What a week!
In a one-two punch, I’ve found out that my father is suffering from pulmonary fibrosis, a chronic and slow moving but fatal lung disease caused by asbestos in the home where he lived while pastoring a rural church. At about the same time, my mom had much needed hip replacement surgery, but due to a medical error now has something called “drop foot” where she can’t raise her foot on her own, significantly impairing her walking.
I’m taking a course in Chronic Disease Prevention and Management for my PhD program, and I feel like this is more field experience than I bargained for!
Tuesday afternoon after I left the class I TA at school, I stopped at a fancy wine bar/gourmet shop to pick up some oil and vinegar for my mom’s roommate – I’m visiting them this weekend. It was part of my plan to stop for a nice glass of red at the Happy Hour price. I really enjoy a glass of fine wine in a nice wine bar – it’s one of the things I missed most when I was abstinent and in AA. So I was enjoying my wine when I got a text from my dad, who had just been to the pulmonologist.
The good news is: there’s a drug that can double his life expectancy.
The bad news is: It costs $30k per year out of pocket, over and above what Medicare will pay.
It’s hard enough to deal with the fact that you know your parent is dying, if slowly. But I knew that my dad and step-mother had wanted to spend the years while he’s still well traveling and having a good time. I’m not privy to the details of their finances, but a hit of $30 k per year would sure take a chunk out of their ability to do much of anything.
For a moment, I really, really wanted to get wasted. Just block out all the pain and stress.

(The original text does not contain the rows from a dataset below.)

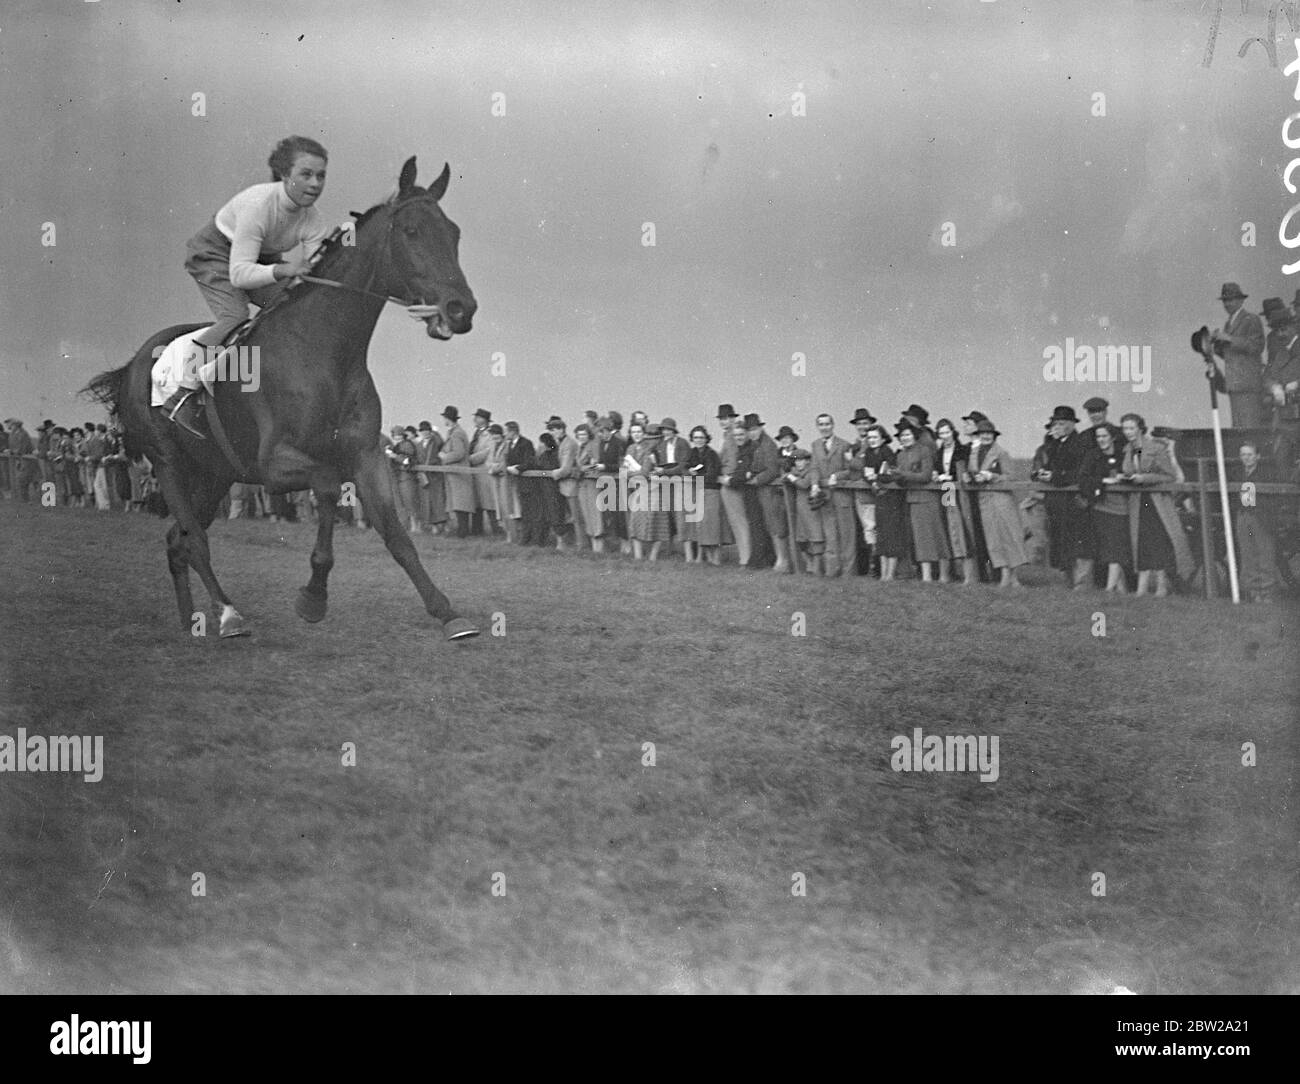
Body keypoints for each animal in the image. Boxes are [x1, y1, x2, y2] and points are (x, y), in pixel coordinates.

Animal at [87, 155, 483, 636]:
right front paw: (313, 597)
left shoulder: (367, 454)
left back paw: (190, 621)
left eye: (454, 233)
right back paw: (229, 614)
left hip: (214, 473)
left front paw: (447, 612)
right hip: (168, 464)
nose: (461, 309)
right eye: (411, 230)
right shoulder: (273, 463)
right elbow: (329, 485)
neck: (324, 352)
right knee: (194, 540)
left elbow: (395, 532)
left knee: (176, 540)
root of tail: (131, 366)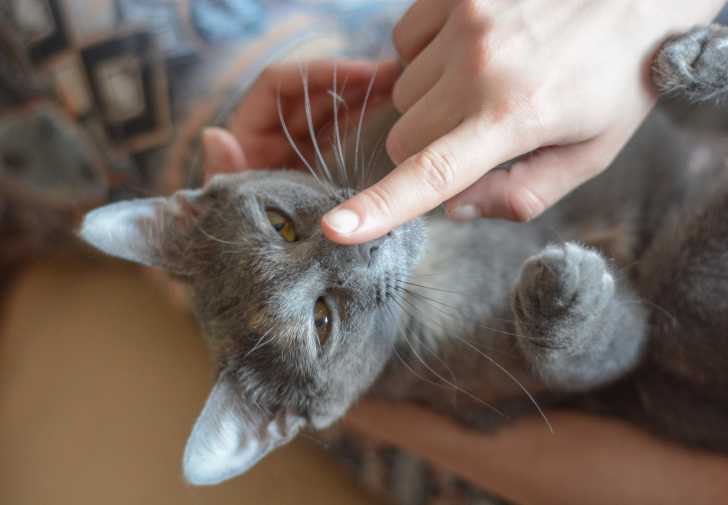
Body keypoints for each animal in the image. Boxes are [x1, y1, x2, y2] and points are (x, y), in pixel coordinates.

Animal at [78, 24, 728, 488]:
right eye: (322, 321)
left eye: (279, 224)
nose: (361, 241)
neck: (441, 243)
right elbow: (609, 346)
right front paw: (559, 295)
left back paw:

But that wasn’t in my plan, so I didn’t. I knew it would just make me feel worse to wake up hung over and with a bar bill that’s not in my budget. So I went home, cooked dinner and another glass of (albeit cheaper) wine with dinner.
Moderation, not abstinence, is my goal and my plan. It works really well for me – I don’t feel deprived and I enjoy wine and social drinking, but I avoid the binge drinking that’s been known to get me into trouble.
Our Dear Founder Kenneth Anderson has the saying, “Sad drinking is bad drinking.” This is wise advice – drinking in reaction to events is almost never good, whether it’s happiness or sadness. I think all of us have experienced drinking too much to medicate emotions, or getting carried away in a moment or triumph. Making a plan and sticking to it, even as life happens, is a good Hamster tool.
So too is knowing that you can change that plan. I used to try to be abs all week and then drink on weekends, which worked for awhile. But eventually I found myself too tempted to drink too much on weekends. By adopting an every day moderation plan, I keep alcohol in its proper place: something I enjoy with dinner at the end of the day, but something I don’t think much about otherwise.
(Unless you count that I research and write about it for a living!)
Whether we choose abstinence, moderation or safer drinking, we can use HAMS tools to get through those moments when life happens.